== What the task requires ==
Each record is to be given again without alteration.
────────
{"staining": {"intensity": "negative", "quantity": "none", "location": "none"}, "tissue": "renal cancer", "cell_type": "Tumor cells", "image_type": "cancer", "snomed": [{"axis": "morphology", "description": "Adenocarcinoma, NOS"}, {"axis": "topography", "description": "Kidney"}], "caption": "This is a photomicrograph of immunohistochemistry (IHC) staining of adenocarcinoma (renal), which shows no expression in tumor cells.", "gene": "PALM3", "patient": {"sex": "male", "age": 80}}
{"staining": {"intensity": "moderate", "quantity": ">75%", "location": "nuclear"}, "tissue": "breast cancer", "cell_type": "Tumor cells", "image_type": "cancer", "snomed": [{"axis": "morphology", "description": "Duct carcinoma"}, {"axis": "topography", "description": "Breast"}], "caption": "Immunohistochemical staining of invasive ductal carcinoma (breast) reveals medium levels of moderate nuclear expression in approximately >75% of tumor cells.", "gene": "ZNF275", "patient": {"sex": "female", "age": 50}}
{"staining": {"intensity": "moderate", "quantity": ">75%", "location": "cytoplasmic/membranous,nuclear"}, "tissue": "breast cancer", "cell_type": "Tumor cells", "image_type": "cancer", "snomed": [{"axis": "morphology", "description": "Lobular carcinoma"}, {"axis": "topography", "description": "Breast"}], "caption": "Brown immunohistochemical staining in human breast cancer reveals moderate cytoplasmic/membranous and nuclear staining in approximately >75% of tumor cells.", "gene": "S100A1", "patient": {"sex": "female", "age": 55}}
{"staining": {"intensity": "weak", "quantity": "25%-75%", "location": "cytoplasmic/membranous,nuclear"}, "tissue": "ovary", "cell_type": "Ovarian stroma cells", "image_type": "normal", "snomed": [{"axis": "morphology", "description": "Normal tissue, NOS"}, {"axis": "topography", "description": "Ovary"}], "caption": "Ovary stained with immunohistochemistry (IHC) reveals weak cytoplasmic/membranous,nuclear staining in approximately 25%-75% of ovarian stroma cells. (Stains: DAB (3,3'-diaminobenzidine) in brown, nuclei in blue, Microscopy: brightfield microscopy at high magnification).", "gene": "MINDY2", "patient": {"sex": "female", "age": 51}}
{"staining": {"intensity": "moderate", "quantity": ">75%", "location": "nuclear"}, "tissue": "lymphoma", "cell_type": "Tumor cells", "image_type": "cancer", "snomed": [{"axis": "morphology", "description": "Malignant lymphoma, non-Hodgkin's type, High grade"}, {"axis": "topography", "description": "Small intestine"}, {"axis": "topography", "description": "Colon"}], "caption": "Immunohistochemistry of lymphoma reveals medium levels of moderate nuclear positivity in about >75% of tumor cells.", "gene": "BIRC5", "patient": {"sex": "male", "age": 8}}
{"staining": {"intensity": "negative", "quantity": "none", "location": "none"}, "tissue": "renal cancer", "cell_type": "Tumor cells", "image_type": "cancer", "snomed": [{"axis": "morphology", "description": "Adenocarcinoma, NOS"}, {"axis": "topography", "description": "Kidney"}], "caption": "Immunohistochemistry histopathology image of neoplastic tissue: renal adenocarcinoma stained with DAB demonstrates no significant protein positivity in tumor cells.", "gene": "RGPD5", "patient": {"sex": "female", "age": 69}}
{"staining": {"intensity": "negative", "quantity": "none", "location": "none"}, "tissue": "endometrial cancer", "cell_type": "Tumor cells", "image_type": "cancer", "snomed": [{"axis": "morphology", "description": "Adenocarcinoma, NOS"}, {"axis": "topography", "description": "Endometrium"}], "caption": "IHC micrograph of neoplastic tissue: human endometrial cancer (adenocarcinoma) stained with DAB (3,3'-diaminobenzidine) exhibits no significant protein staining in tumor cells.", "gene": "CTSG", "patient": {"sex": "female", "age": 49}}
────────
== Solution below ==
{"staining": {"intensity": "negative", "quantity": "none", "location": "none"}, "tissue": "renal cancer", "cell_type": "Tumor cells", "image_type": "cancer", "snomed": [{"axis": "morphology", "description": "Adenocarcinoma, NOS"}, {"axis": "topography", "description": "Kidney"}], "caption": "This is a photomicrograph of immunohistochemistry (IHC) staining of adenocarcinoma (renal), which shows no expression in tumor cells.", "gene": "PALM3", "patient": {"sex": "male", "age": 80}}
{"staining": {"intensity": "moderate", "quantity": ">75%", "location": "nuclear"}, "tissue": "breast cancer", "cell_type": "Tumor cells", "image_type": "cancer", "snomed": [{"axis": "morphology", "description": "Duct carcinoma"}, {"axis": "topography", "description": "Breast"}], "caption": "Immunohistochemical staining of invasive ductal carcinoma (breast) reveals medium levels of moderate nuclear expression in approximately >75% of tumor cells.", "gene": "ZNF275", "patient": {"sex": "female", "age": 50}}
{"staining": {"intensity": "moderate", "quantity": ">75%", "location": "cytoplasmic/membranous,nuclear"}, "tissue": "breast cancer", "cell_type": "Tumor cells", "image_type": "cancer", "snomed": [{"axis": "morphology", "description": "Lobular carcinoma"}, {"axis": "topography", "description": "Breast"}], "caption": "Brown immunohistochemical staining in human breast cancer reveals moderate cytoplasmic/membranous and nuclear staining in approximately >75% of tumor cells.", "gene": "S100A1", "patient": {"sex": "female", "age": 55}}
{"staining": {"intensity": "weak", "quantity": "25%-75%", "location": "cytoplasmic/membranous,nuclear"}, "tissue": "ovary", "cell_type": "Ovarian stroma cells", "image_type": "normal", "snomed": [{"axis": "morphology", "description": "Normal tissue, NOS"}, {"axis": "topography", "description": "Ovary"}], "caption": "Ovary stained with immunohistochemistry (IHC) reveals weak cytoplasmic/membranous,nuclear staining in approximately 25%-75% of ovarian stroma cells. (Stains: DAB (3,3'-diaminobenzidine) in brown, nuclei in blue, Microscopy: brightfield microscopy at high magnification).", "gene": "MINDY2", "patient": {"sex": "female", "age": 51}}
{"staining": {"intensity": "moderate", "quantity": ">75%", "location": "nuclear"}, "tissue": "lymphoma", "cell_type": "Tumor cells", "image_type": "cancer", "snomed": [{"axis": "morphology", "description": "Malignant lymphoma, non-Hodgkin's type, High grade"}, {"axis": "topography", "description": "Small intestine"}, {"axis": "topography", "description": "Colon"}], "caption": "Immunohistochemistry of lymphoma reveals medium levels of moderate nuclear positivity in about >75% of tumor cells.", "gene": "BIRC5", "patient": {"sex": "male", "age": 8}}
{"staining": {"intensity": "negative", "quantity": "none", "location": "none"}, "tissue": "renal cancer", "cell_type": "Tumor cells", "image_type": "cancer", "snomed": [{"axis": "morphology", "description": "Adenocarcinoma, NOS"}, {"axis": "topography", "description": "Kidney"}], "caption": "Immunohistochemistry histopathology image of neoplastic tissue: renal adenocarcinoma stained with DAB demonstrates no significant protein positivity in tumor cells.", "gene": "RGPD5", "patient": {"sex": "female", "age": 69}}
{"staining": {"intensity": "negative", "quantity": "none", "location": "none"}, "tissue": "endometrial cancer", "cell_type": "Tumor cells", "image_type": "cancer", "snomed": [{"axis": "morphology", "description": "Adenocarcinoma, NOS"}, {"axis": "topography", "description": "Endometrium"}], "caption": "IHC micrograph of neoplastic tissue: human endometrial cancer (adenocarcinoma) stained with DAB (3,3'-diaminobenzidine) exhibits no significant protein staining in tumor cells.", "gene": "CTSG", "patient": {"sex": "female", "age": 49}}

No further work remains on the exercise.